Improvements aside, some problems from the original release are still apparent. The set camera is still an issue throughout hectic combat situations or platforming sections. Sometimes the camera just won’t showcase a platform you want to reach, or it won’t position itself well enough within combat. Puzzles throughout God of War III become monotonous quickly, due to the over use of pulling levers, moving items, or turning cranks. Most of the puzzles are not intuitive and don’t provide much challenge, instead feeling more like roadblocks simply filling in time. One of my biggest issues with God of War III is still the third act, which is one of the most monotonous and drawn out endings I have experienced in gaming. From annoying puzzle platforming, lengthy linear sections and drawn out moments, God of War III‘s climatic conclusion is hindered by such a poor final act.

God of War III Remastered is the best way to experience God of War III. From the visual and frame rate improvements, God of War III Remastered delivers the best incarnation of the best God of War game to date. Fans of God of War III may want to relive the adventure in its best form, but aside from that there isn’t much incentive to experience it once again. Aside from new trophies and Photo Mode, God of War III Remastered doesn’t offer much else.

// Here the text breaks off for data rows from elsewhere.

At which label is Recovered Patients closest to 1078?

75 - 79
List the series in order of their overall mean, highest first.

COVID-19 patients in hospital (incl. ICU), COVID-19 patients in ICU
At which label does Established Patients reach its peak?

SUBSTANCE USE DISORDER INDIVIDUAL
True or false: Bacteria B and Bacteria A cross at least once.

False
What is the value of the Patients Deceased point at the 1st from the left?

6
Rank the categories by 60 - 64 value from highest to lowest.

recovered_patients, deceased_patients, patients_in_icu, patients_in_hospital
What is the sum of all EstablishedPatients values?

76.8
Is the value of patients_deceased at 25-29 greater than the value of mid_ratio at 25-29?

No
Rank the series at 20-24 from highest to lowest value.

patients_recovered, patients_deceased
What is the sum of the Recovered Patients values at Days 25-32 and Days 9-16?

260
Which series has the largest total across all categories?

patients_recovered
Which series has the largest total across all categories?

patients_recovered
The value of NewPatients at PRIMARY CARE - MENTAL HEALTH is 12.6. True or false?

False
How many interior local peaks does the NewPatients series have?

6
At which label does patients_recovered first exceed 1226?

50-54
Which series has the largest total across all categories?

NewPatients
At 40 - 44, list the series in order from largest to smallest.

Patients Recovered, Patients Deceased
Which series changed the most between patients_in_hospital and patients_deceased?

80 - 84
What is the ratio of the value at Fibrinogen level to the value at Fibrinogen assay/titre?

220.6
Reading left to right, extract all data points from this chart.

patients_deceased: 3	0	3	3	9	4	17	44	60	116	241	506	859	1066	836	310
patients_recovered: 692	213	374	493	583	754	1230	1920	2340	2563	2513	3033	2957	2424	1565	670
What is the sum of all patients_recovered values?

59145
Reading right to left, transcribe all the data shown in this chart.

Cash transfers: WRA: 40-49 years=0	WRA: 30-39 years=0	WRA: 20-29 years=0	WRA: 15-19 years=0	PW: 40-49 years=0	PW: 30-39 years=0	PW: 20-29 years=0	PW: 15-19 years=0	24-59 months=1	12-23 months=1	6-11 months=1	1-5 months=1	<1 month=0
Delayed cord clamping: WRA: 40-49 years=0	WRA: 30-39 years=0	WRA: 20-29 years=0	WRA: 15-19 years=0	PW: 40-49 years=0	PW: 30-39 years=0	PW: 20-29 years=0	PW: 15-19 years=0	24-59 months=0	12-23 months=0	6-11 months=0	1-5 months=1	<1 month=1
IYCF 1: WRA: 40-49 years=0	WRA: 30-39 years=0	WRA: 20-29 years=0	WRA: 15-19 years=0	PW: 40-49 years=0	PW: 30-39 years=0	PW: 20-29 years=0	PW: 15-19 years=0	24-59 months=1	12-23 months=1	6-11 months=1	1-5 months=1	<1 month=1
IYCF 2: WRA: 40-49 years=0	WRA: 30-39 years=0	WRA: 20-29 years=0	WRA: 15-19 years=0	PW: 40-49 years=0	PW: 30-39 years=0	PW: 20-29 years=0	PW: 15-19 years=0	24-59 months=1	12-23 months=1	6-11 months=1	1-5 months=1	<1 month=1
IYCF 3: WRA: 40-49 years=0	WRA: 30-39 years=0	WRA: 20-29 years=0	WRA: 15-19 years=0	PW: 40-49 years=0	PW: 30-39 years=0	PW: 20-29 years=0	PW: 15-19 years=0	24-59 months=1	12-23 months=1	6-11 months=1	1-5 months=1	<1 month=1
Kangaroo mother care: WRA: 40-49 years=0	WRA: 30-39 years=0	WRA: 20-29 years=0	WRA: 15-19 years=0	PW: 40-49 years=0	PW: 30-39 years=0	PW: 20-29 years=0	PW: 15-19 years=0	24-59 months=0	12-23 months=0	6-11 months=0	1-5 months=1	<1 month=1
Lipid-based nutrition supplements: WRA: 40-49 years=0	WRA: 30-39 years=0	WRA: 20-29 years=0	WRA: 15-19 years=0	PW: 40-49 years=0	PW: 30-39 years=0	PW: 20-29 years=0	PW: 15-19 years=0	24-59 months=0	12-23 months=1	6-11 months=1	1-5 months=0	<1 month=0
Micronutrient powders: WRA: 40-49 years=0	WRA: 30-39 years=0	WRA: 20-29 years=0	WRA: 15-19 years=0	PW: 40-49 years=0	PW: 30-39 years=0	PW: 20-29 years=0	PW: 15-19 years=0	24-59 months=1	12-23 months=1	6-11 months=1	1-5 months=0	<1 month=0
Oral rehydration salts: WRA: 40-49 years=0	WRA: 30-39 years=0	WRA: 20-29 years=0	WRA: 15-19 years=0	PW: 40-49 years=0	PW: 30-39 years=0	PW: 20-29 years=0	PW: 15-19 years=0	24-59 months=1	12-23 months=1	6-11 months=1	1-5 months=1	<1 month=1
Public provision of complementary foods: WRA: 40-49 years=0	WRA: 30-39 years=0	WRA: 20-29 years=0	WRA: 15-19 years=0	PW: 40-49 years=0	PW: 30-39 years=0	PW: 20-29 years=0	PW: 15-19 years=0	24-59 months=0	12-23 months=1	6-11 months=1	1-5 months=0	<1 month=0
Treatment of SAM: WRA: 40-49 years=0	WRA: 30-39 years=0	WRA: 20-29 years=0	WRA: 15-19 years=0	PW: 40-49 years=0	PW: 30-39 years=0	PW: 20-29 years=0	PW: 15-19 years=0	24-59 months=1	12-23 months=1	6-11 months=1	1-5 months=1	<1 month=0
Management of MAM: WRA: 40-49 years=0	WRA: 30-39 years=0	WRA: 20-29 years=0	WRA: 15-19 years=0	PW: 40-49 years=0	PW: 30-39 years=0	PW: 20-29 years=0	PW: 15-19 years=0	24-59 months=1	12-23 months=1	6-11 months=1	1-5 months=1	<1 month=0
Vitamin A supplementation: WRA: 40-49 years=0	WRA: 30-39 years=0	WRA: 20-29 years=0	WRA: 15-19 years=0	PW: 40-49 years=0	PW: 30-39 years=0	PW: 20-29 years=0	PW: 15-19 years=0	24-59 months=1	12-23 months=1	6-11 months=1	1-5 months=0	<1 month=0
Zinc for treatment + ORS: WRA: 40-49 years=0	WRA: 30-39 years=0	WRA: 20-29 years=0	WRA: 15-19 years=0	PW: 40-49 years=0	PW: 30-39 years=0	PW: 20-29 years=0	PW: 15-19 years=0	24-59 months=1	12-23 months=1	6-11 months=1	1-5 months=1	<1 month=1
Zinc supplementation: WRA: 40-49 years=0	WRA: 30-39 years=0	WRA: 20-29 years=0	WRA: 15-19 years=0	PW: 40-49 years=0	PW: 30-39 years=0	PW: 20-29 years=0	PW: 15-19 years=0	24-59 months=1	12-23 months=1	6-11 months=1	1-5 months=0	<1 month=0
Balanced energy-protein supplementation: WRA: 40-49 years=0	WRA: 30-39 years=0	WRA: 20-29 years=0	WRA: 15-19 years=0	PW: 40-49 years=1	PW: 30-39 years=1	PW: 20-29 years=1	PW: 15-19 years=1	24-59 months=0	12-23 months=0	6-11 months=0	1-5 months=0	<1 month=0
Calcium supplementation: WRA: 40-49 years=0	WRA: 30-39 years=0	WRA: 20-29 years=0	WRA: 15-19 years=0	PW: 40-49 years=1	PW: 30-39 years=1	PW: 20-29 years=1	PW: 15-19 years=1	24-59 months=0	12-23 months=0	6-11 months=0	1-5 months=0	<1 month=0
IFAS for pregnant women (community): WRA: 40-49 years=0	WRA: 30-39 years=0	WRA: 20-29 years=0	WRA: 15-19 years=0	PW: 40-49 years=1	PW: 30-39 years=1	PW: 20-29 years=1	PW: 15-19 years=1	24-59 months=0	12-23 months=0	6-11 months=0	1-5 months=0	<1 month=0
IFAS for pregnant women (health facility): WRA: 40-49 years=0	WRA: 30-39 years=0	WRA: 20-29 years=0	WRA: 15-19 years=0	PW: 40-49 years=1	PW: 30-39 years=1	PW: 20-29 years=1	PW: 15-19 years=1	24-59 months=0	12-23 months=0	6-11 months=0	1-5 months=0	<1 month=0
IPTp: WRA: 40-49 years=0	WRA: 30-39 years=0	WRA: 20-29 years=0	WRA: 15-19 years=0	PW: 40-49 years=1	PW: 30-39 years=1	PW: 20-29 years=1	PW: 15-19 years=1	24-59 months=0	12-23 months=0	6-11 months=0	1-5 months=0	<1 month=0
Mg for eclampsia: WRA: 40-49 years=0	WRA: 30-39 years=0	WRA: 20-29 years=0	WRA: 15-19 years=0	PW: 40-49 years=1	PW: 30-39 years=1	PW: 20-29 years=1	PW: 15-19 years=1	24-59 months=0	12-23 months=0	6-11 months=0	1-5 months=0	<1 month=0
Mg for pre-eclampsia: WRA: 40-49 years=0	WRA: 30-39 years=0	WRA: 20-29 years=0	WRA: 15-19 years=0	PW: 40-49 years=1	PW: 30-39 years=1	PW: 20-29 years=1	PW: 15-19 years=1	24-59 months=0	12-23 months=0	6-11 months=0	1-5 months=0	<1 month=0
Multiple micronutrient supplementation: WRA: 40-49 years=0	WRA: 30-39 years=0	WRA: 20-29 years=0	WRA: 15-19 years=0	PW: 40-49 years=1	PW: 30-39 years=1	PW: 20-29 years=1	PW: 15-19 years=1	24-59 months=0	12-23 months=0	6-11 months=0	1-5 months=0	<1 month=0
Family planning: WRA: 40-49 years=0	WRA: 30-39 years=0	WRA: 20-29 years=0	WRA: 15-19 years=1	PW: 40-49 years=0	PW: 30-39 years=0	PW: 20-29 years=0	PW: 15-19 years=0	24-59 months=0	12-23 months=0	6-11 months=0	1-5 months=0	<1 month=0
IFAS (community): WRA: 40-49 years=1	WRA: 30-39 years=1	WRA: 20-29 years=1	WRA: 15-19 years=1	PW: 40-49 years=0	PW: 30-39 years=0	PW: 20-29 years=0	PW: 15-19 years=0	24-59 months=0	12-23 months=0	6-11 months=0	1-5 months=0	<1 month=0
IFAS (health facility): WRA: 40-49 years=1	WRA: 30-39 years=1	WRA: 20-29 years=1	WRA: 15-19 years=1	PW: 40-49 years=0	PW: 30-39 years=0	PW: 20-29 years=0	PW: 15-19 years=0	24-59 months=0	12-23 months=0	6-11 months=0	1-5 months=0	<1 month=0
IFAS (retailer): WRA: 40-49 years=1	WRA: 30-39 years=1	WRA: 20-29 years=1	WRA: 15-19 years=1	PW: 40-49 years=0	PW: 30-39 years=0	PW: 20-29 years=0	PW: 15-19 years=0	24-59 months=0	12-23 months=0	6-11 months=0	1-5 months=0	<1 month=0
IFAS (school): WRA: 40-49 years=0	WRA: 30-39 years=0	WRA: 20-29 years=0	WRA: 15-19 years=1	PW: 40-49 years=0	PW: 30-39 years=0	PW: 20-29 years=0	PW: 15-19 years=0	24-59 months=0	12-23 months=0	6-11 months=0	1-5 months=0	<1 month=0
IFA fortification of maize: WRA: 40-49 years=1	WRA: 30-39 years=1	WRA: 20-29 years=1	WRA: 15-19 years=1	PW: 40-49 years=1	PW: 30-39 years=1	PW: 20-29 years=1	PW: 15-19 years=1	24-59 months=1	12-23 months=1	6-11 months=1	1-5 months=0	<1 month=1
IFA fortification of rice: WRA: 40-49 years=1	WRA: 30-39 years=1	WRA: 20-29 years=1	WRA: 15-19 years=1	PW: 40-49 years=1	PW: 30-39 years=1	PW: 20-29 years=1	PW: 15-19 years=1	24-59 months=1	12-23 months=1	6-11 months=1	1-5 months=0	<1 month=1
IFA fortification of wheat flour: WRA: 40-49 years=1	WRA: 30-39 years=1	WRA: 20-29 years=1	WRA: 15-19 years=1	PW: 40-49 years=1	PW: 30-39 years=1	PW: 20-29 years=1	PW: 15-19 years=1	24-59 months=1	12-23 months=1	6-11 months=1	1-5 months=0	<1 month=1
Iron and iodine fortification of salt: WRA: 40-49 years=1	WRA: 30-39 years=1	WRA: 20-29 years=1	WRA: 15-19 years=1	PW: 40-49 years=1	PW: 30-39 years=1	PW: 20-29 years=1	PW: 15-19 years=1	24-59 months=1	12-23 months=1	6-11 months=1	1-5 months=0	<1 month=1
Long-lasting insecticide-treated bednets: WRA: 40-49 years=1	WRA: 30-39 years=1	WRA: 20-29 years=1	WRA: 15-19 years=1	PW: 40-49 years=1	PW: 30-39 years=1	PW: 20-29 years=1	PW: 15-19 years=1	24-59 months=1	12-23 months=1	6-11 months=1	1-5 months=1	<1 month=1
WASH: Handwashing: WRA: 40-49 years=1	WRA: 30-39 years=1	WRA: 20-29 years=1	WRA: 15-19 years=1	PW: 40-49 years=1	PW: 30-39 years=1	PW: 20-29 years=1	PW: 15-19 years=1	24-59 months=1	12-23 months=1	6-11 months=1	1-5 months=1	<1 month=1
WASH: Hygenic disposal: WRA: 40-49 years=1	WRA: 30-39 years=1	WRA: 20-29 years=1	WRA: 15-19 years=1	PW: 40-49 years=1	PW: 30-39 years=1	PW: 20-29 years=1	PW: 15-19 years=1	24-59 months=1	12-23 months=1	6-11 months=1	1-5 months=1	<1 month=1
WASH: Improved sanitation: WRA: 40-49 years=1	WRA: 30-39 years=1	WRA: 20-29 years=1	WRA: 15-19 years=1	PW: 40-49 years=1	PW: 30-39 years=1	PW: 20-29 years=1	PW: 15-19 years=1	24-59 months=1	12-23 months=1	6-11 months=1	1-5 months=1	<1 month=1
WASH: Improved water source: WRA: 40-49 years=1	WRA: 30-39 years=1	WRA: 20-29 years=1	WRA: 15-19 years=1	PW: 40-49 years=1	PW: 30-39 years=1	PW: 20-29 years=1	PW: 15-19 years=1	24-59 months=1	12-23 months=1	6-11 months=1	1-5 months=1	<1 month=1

New players may also find jumping into the final entry in this trilogy confusing, due to the fact God of War III Remastered doesn’t do a good job at explaining past events. But those wanting to ignore the story and enjoy a well made combat system, will certainly have a great experience.

The Good

  1. Combat is better than ever.

  2. Excellent boss encounters.

  3. The best way to visually experience God of War III

The Bad

  1. …Just don’t expect a huge graphical improvement.

  2. New players may struggle to understand the story.

  3. Monotonous selection of puzzles.